The parish territory occupies about 10 square miles of the desert outskirts of the city. There are very few paved roads, and the majority of the homes have a temporary look about them, as if the residents are planning to build a more permanent structure when they can afford to do so.
The people are poor in the goods of this world, but they are rich in faith and devotion and in care for one another. They express their faith in an impressive way when they come together for the Siege of Jericho.
The Siege consists of a 7-day round the clock prayer vigil which targets some of the evils which are affecting the peace and progress of the community. Evils such as Violence, Drug Abuse, Criminality, Extortion, Materialism, Abortion, Infidelity, and more, are listed on a huge scroll which is hung from the ceiling of the austere concrete church which is the center of the prayer vigil.
Several families accept the responsibility to have people praying in the church all during the 24-hour, 7-day vigil. The prayers consist of Rosaries and hours of adoration, interspersed with hymn singing, and occasional devotional conferences.
On the final day, which is always Sunday, the people march round the church seven times. The vigil concludes with the final blessing of the Mass, after which it is hoped that the walls of evil targeted by the Siege will begin to crumble.
I later learned that the idea of the Siege began in Poland in 1979, not long after Pope John Paul II was elected Pope.

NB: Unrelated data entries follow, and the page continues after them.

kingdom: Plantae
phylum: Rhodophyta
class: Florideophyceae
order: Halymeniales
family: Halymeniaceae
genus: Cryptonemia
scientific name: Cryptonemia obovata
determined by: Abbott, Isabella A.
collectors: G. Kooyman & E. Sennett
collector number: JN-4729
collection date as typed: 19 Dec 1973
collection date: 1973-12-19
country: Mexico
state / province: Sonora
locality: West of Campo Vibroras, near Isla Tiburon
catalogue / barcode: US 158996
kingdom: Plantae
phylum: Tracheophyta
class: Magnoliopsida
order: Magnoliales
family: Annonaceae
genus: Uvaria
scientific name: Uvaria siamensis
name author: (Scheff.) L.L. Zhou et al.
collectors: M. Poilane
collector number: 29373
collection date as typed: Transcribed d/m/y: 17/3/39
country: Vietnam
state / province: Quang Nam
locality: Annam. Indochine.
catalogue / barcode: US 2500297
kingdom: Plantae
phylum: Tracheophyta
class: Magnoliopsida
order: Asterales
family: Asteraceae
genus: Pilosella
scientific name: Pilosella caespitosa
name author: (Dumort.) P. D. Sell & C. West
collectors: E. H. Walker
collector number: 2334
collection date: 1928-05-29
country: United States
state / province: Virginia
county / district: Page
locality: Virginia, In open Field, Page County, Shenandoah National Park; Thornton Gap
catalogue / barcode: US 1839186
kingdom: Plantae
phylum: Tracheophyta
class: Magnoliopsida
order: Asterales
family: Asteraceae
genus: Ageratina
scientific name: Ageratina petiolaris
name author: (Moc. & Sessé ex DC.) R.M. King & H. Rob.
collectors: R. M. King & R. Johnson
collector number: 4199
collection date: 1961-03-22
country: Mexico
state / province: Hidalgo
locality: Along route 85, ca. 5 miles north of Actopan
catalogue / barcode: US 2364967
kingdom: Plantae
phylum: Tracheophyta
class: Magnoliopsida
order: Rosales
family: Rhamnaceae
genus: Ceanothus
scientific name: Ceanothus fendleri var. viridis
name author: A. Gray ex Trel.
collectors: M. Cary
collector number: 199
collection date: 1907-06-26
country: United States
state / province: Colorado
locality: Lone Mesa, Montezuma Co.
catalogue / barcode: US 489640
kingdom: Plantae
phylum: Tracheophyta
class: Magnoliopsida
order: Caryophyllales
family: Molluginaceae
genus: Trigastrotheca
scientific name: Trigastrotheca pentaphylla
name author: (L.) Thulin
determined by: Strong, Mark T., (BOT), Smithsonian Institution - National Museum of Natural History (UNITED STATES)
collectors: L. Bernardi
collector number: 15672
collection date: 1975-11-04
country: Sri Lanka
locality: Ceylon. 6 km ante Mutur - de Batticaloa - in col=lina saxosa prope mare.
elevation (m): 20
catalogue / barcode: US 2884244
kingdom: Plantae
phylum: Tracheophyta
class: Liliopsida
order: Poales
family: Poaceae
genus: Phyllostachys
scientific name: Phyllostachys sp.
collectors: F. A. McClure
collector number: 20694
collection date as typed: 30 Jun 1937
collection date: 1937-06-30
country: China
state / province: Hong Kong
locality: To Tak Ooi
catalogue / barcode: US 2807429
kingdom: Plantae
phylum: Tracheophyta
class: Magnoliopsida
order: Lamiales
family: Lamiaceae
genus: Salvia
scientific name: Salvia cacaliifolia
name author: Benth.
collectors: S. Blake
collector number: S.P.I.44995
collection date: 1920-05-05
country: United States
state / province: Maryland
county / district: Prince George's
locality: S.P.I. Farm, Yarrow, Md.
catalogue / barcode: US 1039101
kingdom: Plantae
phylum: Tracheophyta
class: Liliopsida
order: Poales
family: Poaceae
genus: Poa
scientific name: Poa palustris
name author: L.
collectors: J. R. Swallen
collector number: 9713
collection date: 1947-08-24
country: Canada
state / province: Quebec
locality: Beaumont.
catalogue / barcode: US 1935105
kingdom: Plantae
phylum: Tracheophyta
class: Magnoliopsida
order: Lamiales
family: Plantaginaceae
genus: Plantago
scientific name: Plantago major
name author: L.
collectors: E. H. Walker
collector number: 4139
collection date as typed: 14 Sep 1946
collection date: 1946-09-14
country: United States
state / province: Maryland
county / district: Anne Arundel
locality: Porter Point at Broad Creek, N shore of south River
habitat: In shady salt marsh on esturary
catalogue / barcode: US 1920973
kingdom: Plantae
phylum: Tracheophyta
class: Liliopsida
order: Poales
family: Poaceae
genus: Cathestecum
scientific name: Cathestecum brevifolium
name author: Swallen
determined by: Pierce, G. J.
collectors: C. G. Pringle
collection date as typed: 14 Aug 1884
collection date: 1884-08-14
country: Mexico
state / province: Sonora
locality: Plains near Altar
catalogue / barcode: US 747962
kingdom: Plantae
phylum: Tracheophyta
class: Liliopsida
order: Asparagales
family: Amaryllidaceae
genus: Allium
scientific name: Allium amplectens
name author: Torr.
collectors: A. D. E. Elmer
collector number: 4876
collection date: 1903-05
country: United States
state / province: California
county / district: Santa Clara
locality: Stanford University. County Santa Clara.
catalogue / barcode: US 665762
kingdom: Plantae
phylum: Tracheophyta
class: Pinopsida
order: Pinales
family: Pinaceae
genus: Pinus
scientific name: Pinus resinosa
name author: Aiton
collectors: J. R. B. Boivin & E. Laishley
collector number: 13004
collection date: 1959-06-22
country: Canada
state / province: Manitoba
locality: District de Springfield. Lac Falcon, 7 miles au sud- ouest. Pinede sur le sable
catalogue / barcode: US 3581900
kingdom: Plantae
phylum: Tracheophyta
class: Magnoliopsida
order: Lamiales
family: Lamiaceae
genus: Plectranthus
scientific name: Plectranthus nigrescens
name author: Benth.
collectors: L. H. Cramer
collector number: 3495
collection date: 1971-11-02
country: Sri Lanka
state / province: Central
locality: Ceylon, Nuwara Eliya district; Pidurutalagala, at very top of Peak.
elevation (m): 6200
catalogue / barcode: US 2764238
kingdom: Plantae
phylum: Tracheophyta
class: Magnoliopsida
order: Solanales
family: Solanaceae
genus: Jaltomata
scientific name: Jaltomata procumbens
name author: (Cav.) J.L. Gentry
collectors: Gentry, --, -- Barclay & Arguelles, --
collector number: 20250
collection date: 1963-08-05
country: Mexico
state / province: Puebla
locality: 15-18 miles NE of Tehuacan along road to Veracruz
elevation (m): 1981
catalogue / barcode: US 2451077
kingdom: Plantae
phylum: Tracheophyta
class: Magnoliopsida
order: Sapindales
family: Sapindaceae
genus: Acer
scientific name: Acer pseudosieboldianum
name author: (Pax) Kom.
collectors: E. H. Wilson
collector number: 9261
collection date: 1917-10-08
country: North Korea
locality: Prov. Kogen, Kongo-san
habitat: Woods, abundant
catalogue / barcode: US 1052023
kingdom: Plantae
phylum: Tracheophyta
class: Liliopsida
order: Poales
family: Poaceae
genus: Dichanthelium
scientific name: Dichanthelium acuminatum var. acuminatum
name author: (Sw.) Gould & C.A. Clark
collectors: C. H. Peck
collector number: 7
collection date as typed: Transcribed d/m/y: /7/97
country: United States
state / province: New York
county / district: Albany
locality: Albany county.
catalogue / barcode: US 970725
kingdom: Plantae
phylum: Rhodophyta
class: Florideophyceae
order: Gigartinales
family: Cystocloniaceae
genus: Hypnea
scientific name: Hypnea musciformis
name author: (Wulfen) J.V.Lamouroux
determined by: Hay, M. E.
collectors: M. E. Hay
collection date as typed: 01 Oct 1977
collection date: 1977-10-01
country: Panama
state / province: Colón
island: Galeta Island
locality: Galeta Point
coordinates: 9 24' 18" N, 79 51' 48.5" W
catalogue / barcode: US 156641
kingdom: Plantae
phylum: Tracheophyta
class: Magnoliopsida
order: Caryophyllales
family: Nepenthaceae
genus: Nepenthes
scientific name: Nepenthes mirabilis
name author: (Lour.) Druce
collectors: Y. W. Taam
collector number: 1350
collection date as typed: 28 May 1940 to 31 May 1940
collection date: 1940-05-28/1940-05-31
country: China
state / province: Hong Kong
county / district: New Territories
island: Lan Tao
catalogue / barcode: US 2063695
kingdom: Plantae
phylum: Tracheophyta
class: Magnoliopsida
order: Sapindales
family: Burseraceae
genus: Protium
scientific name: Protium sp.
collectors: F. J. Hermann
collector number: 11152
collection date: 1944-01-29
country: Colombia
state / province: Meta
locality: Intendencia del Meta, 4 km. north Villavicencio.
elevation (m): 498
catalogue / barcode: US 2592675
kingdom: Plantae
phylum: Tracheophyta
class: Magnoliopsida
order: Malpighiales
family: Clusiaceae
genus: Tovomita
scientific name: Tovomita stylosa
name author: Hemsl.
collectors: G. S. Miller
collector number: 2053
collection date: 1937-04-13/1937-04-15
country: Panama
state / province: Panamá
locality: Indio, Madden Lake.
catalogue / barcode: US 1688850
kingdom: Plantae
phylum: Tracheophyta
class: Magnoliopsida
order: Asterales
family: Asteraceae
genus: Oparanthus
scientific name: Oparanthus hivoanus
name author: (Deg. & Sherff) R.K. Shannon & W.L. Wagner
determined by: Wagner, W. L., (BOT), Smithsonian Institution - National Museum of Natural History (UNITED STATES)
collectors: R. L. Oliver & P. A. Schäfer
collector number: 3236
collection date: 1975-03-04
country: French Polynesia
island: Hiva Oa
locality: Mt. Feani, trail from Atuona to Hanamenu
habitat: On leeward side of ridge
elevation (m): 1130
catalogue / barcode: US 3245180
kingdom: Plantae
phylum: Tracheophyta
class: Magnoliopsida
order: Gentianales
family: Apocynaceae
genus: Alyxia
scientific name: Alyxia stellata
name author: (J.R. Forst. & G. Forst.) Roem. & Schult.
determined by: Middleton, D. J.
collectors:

The Pope wanted to make a Papal visit to Poland. The Communist government said he could only visit places approved by them. The Pope would not accept this restriction. So there was no permission.
On May 1, 1979, the Polish people began a 7-day prayer vigil in Jasna Gora, at the shrine of Our Lady of Czestochowa. On May 7th the last day of the vigil, the government unexpectedly gave way, allowing the Pope to visit Poland without any restrictions.
The 7-day prayer vigil soon became popularly known as “the Siege of Jericho”, in reference to chapter 6 of the book of Joshua, when Jericho fell on the 7th day of a peaceful prayerful siege.
Saint Augustine used to pray, “Lord, may I also work to attain that for which I pray”. The people of our Mexican mission continue their prayerful Siege year after year. While they grow as a community of faith who care and pray for one another, they also work as a community of action to make their corner of the earth a better place for themselves and for their children.